Segment Start: Data under study

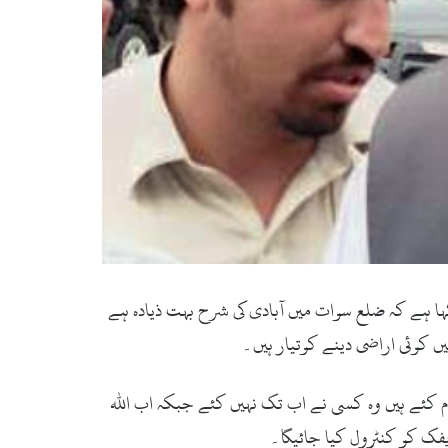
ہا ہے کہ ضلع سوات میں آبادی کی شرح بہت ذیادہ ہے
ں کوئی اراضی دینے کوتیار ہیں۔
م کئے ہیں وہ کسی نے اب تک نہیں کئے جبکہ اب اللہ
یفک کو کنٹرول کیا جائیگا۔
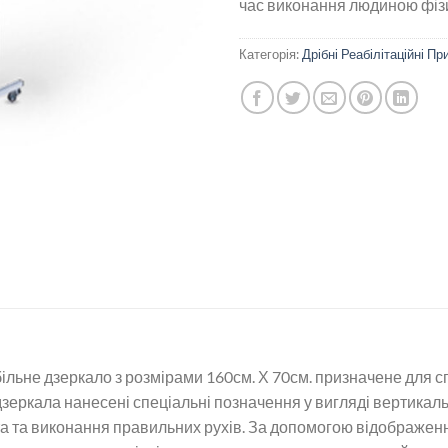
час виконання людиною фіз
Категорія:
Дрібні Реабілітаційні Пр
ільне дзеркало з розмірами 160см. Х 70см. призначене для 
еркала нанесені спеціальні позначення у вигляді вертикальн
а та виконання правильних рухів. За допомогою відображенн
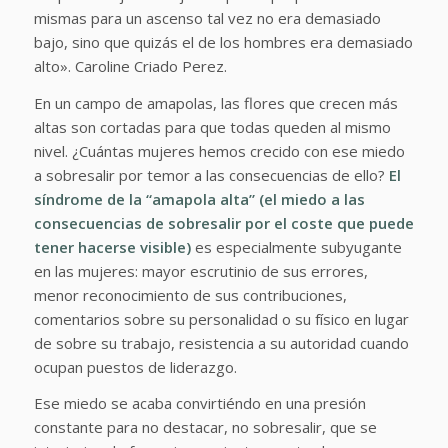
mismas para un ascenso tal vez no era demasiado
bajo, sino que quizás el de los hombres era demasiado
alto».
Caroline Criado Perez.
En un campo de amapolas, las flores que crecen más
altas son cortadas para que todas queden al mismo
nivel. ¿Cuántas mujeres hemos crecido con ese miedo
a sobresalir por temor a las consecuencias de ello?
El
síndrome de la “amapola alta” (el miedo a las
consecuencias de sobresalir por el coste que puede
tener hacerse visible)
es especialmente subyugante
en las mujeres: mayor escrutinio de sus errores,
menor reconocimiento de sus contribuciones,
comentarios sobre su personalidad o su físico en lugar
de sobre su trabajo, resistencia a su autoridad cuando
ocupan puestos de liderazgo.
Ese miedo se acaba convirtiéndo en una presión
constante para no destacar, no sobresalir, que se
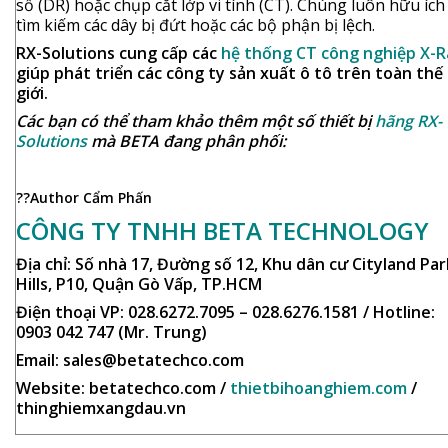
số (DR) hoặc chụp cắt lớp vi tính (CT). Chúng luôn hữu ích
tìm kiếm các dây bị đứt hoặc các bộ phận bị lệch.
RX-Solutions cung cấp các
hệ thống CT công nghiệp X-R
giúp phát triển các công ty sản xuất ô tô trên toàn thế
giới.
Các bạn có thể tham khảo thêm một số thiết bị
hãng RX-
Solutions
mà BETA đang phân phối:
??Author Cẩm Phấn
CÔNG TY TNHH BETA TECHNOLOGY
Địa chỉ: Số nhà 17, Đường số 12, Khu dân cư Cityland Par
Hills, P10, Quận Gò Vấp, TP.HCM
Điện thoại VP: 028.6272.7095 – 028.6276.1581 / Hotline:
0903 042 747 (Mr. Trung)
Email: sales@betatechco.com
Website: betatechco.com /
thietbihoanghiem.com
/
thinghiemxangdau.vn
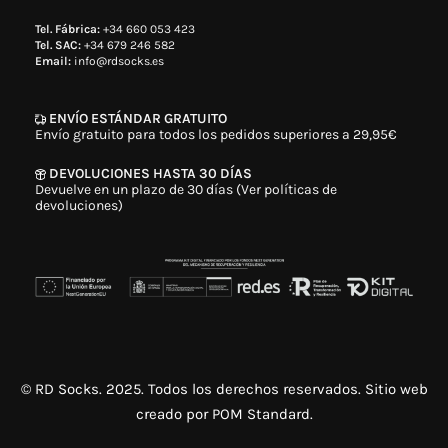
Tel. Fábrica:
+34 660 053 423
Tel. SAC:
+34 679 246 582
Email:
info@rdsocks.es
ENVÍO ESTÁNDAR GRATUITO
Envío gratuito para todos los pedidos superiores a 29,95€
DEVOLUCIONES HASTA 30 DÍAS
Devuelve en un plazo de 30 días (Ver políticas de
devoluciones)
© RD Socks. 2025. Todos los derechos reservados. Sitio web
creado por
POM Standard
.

Segment End: Data under study
Segment Start: Data under study

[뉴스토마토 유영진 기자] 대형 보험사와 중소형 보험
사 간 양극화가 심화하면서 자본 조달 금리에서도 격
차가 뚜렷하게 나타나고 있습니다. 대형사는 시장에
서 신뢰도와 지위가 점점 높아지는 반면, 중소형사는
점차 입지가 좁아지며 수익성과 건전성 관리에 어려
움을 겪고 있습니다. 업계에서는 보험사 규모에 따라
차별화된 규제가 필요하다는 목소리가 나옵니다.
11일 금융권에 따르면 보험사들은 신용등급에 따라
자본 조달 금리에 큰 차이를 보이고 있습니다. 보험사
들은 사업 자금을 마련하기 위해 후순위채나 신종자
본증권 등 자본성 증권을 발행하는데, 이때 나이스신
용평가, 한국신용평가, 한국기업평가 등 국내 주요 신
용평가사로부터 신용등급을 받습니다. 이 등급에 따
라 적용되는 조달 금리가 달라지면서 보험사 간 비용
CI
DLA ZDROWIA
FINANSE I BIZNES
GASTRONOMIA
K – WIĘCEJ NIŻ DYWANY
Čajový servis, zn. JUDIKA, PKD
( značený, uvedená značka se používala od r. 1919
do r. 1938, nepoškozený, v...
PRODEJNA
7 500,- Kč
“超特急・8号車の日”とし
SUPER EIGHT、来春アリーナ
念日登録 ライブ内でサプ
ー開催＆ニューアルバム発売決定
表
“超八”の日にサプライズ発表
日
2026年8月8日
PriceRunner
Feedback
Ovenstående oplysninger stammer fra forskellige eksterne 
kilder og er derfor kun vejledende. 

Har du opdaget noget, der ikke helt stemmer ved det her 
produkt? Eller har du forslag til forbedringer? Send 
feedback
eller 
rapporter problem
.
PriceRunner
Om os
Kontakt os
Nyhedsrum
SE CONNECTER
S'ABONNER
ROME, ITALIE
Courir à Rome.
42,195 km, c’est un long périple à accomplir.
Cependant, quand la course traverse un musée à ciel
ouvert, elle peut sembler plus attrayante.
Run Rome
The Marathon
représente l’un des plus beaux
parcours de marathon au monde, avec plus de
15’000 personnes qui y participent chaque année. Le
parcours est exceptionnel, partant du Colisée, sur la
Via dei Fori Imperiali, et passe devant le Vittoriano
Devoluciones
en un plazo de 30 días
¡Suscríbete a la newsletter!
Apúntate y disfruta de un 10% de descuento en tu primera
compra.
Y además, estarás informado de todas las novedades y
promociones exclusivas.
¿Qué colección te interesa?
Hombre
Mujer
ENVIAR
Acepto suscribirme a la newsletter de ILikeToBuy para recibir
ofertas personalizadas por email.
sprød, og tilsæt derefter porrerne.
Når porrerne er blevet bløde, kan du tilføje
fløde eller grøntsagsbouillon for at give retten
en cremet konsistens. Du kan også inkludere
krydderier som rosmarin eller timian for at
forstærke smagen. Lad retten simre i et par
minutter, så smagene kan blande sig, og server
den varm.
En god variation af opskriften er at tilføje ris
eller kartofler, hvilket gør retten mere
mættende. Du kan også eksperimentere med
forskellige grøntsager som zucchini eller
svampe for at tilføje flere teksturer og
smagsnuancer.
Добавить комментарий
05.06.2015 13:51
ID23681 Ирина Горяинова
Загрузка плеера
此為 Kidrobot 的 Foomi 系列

Segment End: Data under study
Segment Start: Data under study

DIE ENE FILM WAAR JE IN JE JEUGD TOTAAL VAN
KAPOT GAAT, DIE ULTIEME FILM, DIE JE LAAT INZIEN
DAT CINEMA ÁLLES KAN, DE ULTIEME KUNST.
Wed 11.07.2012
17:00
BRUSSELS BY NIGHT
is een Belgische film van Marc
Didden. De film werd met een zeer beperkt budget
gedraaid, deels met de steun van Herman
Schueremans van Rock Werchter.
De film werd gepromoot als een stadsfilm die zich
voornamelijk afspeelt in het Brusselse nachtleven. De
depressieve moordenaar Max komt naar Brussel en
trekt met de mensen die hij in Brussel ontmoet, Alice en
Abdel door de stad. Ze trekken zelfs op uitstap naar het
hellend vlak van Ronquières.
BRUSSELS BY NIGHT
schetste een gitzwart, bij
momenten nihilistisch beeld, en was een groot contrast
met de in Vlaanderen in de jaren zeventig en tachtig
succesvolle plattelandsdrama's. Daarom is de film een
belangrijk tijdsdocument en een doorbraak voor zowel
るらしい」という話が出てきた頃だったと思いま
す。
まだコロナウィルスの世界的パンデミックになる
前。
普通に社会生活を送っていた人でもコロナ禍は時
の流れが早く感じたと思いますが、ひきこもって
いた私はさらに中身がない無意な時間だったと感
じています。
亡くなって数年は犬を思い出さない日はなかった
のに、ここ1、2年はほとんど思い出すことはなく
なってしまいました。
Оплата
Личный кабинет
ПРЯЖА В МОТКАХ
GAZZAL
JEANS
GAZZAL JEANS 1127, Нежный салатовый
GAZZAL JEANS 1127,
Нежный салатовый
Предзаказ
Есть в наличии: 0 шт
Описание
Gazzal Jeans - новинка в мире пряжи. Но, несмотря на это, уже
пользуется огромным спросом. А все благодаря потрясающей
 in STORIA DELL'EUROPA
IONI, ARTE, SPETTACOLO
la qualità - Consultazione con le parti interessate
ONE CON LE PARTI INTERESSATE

Segment End: Data under study

What you will do »
Going back to the entries above, set down exactly the lines that begin at the one with "krydderier som rosmarin eller timian for at" and end at the one with "此為 Kidrobot 的 Foomi 系列", both included, and nothing else.

Output below »
krydderier som rosmarin eller timian for at
forstærke smagen. Lad retten simre i et par
minutter, så smagene kan blande sig, og server
den varm.
En god variation af opskriften er at tilføje ris
eller kartofler, hvilket gør retten mere
mættende. Du kan også eksperimentere med
forskellige grøntsager som zucchini eller
svampe for at tilføje flere teksturer og
smagsnuancer.
Добавить комментарий
05.06.2015 13:51
ID23681 Ирина Горяинова
Загрузка плеера
此為 Kidrobot 的 Foomi 系列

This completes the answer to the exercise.